BEREITGESTELLTER TEXT:
Unter einer Sanierungsmaßnahme versteht man in Brasilien die Optimierung von fiskalischen, betriebswirtschaftlichen oder organisatorischen Bedingungen innerhalb eines Unternehmens. Sanierung ist Teil der Restrukturierung und nicht Reorganisation oder Transformation. Diese Unterscheidung ist in Brasilien allgemeingültig und lehnt sich an die Definition des nordamerikanischen Wirtschaftsraums an. Das mag mit Blick auf den deutsch-sprachigen Wirtschaftsraum manchmal verwirrend klingen, da in der DACH-Region zumeist nicht wirklich zwischen Reorganisation und Restrukturierung unterschieden wird.
Warum Sanierungsmaßnahmen zum Bewältigen einer Unternehmenskrise in Brasilien scheitern können, haben wir in diversen Artikeln, Vorträgen, Blogs und auch Vlogs immer wieder dargestellt.
[Video: Brasilien: Warum scheitern Unternehmens-Sanierungen so häufig?
Sie bleiben auf halbem Weg stehen! Kann man das erkennen und verhindern? Und wenn ja: wie?]
In diesem Blog soll aber das Thema aus einer grundsätzlicheren Perspektive betrachtet werden.

ARBEITSAUFTRAG A:
Gib aus dem bereitgestellten Text den Abschnitt wortgetreu wieder, der mit den Worten „Unter einer Sanierungsmaßnahme“ beginnt und nach den Worten „immer wieder dargestellt.“ endet.
Der bereitgestellte Text und die Einträge haben inhaltlich nichts miteinander zu tun.

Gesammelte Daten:

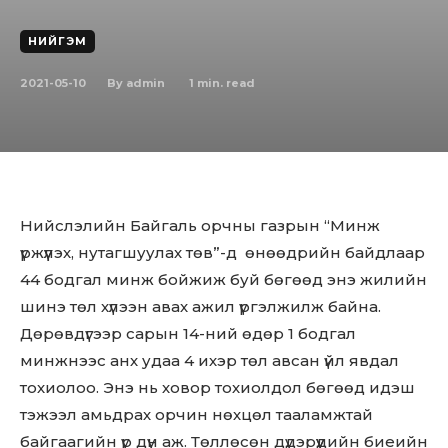
НИЙГЭМ
2021-05-10
1
min. read
By
admin
Нийслэлийн Байгаль орчны газрын “Минж
үржүүлэх, нутагшуулах төв”-д өнөөдрийн байдлаар
44 бодгал минж бойжиж буй бөгөөд энэ жилийн
шинэ төл хүлээн авах ажил үргэлжилж байна.
Дөрөвдүгээр сарын 14-ний өдөр 1 бодгал
минжнээс анх удаа 4 ихэр төл авсан үйл явдал
тохиолоо. Энэ нь ховор тохиолдол бөгөөд идэш
тэжээл амьдрах орчин нөхцөл тааламжтай
байгаагийн үр дүн аж. Төллөсөн дүдэрүүдийн биеийн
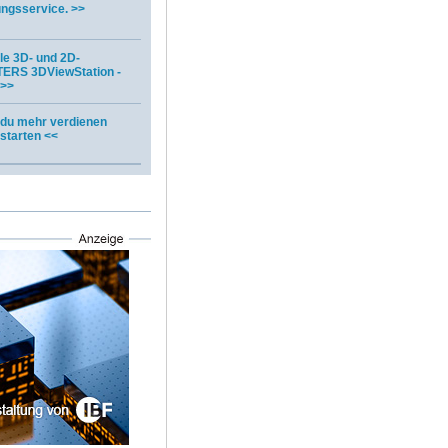
ungsservice. >>
lle 3D- und 2D-
STERS 3DViewStation -
 >>
e du mehr verdienen
starten <<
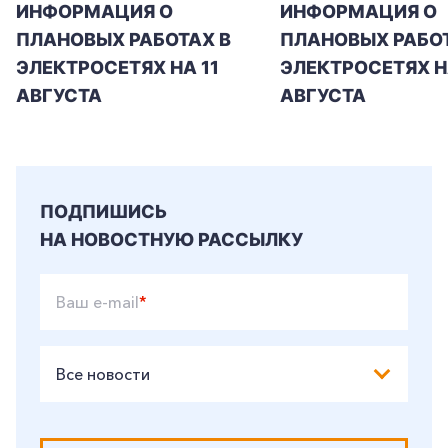
ИНФОРМАЦИЯ О
ИНФОРМАЦИЯ О
ПЛАНОВЫХ РАБОТАХ В
ПЛАНОВЫХ РАБОТ
+7-800-700-24-57
Частным клиентам
ЭЛЕКТРОСЕТЯХ НА 11
ЭЛЕКТРОСЕТЯХ Н
АВГУСТА
АВГУСТА
Корпоративным клиентам
Заказать обратный звонок
ПОДПИШИСЬ
НА НОВОСТНУЮ РАССЫЛКУ
Ваш e-mail
*
Все новости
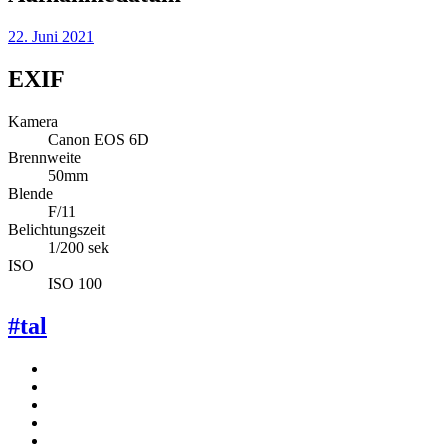
22. Juni 2021
EXIF
Kamera
Canon EOS 6D
Brennweite
50mm
Blende
F/11
Belichtungszeit
1/200 sek
ISO
ISO 100
#tal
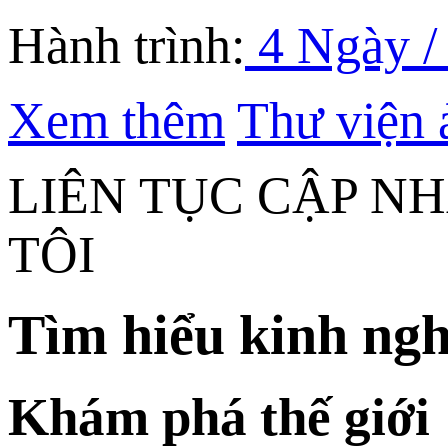
Hành trình:
4 Ngày /
Xem thêm
Thư viện 
LIÊN TỤC CẬP N
TÔI
Tìm hiểu kinh ngh
Khám phá thế giới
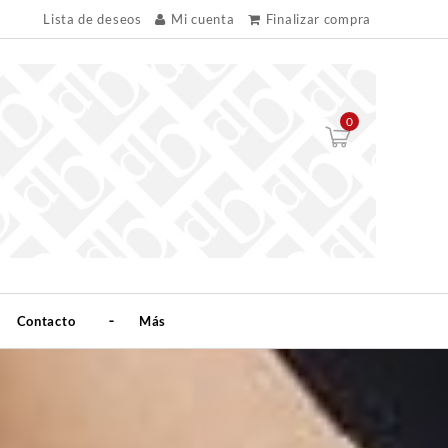
Lista de deseos
Mi cuenta
Finalizar compra
0
Contacto
Más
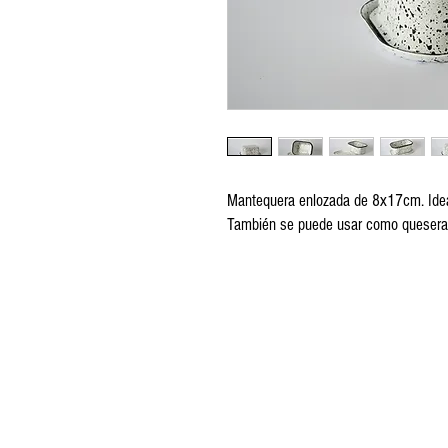
Mantequera enlozada de 8x17cm. Ideal
También se puede usar como quesera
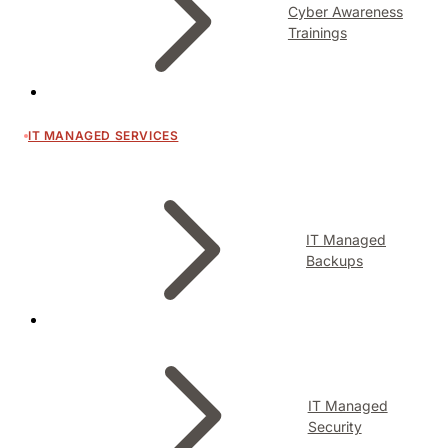
Cyber Awareness
Trainings
IT MANAGED SERVICES
IT Managed
Backups
IT Managed
Security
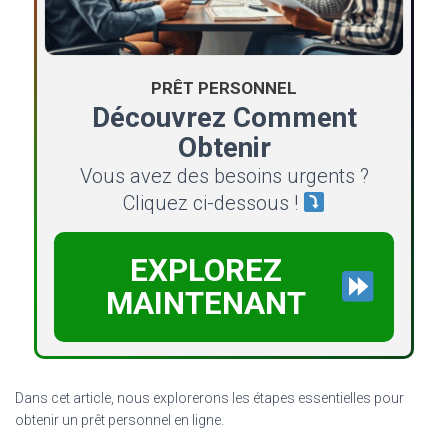
PRÊT PERSONNEL
Découvrez Comment
Obtenir
Vous avez des besoins urgents ?
Cliquez ci-dessous !
EXPLOREZ
MAINTENANT
Dans cet article, nous explorerons les étapes essentielles pour
obtenir un prêt personnel en ligne.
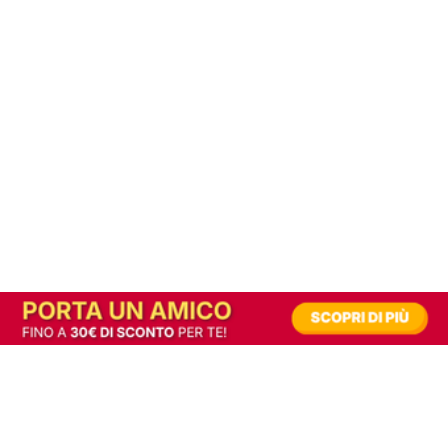
In alternativa, prova la versione digitale!
|
Abbonati
Contribuisci a mantenere questo sito gratuito
Riusciamo a fornire informazione gratuita grazie alla pubblicità erogata dai nostri
partner.
Accettando i consensi richiesti permetti ai nostri partner di creare un'esperienza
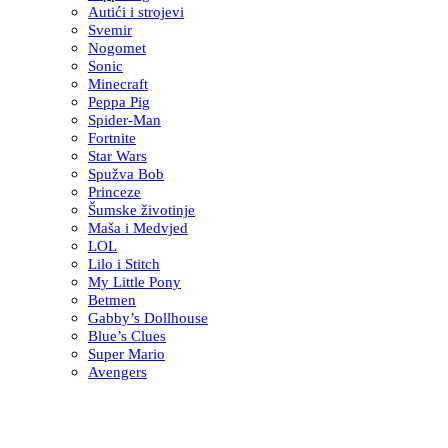
Autići i strojevi
Svemir
Nogomet
Sonic
Minecraft
Peppa Pig
Spider-Man
Fortnite
Star Wars
Spužva Bob
Princeze
Šumske životinje
Maša i Medvjed
LOL
Lilo i Stitch
My Little Pony
Betmen
Gabby’s Dollhouse
Blue’s Clues
Super Mario
Avengers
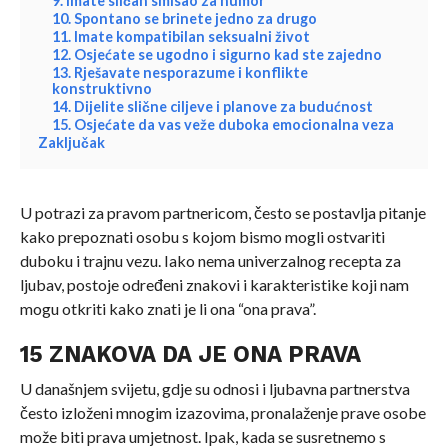
9. Imate sličan smisao za humor
10. Spontano se brinete jedno za drugo
11. Imate kompatibilan seksualni život
12. Osjećate se ugodno i sigurno kad ste zajedno
13. Rješavate nesporazume i konflikte
konstruktivno
14. Dijelite slične ciljeve i planove za budućnost
15. Osjećate da vas veže duboka emocionalna veza
Zaključak
U potrazi za pravom partnericom, često se postavlja pitanje
kako prepoznati osobu s kojom bismo mogli ostvariti
duboku i trajnu vezu. Iako nema univerzalnog recepta za
ljubav, postoje određeni znakovi i karakteristike koji nam
mogu otkriti kako znati je li ona “ona prava”.
15 ZNAKOVA DA JE ONA PRAVA
U današnjem svijetu, gdje su odnosi i ljubavna partnerstva
često izloženi mnogim izazovima, pronalaženje prave osobe
može biti prava umjetnost. Ipak, kada se susretnemo s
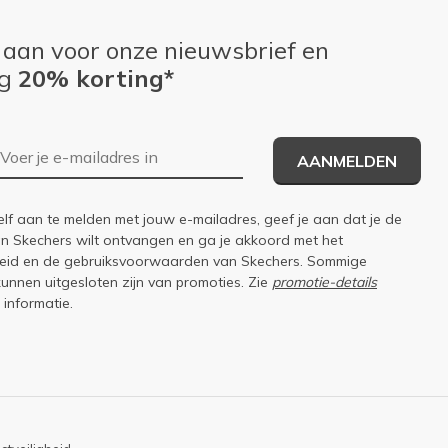
 aan voor onze nieuwsbrief en
ng
20% korting*
E-mailadres
AANMELDEN
elf aan te melden met jouw e-mailadres, geef je aan dat je de
an Skechers wilt ontvangen en ga je akkoord met het
eid
en de
gebruiksvoorwaarden
van Skechers. Sommige
kunnen uitgesloten zijn van promoties. Zie
promotie-details
 informatie.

ARBEITSAUFTRAG B:
Zitiere aus den Einträgen genau die Zeilen von der Zeile mit „9. Imate sličan smisao za humor“ bis einschließlich der Zeile mit „može biti prava“.

ERWARTETE AUSGABE A:
Unter einer Sanierungsmaßnahme versteht man in Brasilien die Optimierung von fiskalischen, betriebswirtschaftlichen oder organisatorischen Bedingungen innerhalb eines Unternehmens. Sanierung ist Teil der Restrukturierung und nicht Reorganisation oder Transformation. Diese Unterscheidung ist in Brasilien allgemeingültig und lehnt sich an die Definition des nordamerikanischen Wirtschaftsraums an. Das mag mit Blick auf den deutsch-sprachigen Wirtschaftsraum manchmal verwirrend klingen, da in der DACH-Region zumeist nicht wirklich zwischen Reorganisation und Restrukturierung unterschieden wird.
Warum Sanierungsmaßnahmen zum Bewältigen einer Unternehmenskrise in Brasilien scheitern können, haben wir in diversen Artikeln, Vorträgen, Blogs und auch Vlogs immer wieder dargestellt.

ERWARTETE AUSGABE B:
9. Imate sličan smisao za humor
10. Spontano se brinete jedno za drugo
11. Imate kompatibilan seksualni život
12. Osjećate se ugodno i sigurno kad ste zajedno
13. Rješavate nesporazume i konflikte
konstruktivno
14. Dijelite slične ciljeve i planove za budućnost
15. Osjećate da vas veže duboka emocionalna veza
Zaključak
U potrazi za pravom partnericom, često se postavlja pitanje
kako prepoznati osobu s kojom bismo mogli ostvariti
duboku i trajnu vezu. Iako nema univerzalnog recepta za
ljubav, postoje određeni znakovi i karakteristike koji nam
mogu otkriti kako znati je li ona “ona prava”.
15 ZNAKOVA DA JE ONA PRAVA
U današnjem svijetu, gdje su odnosi i ljubavna partnerstva
često izloženi mnogim izazovima, pronalaženje prave osobe
može biti prava umjetnost. Ipak, kada se susretnemo s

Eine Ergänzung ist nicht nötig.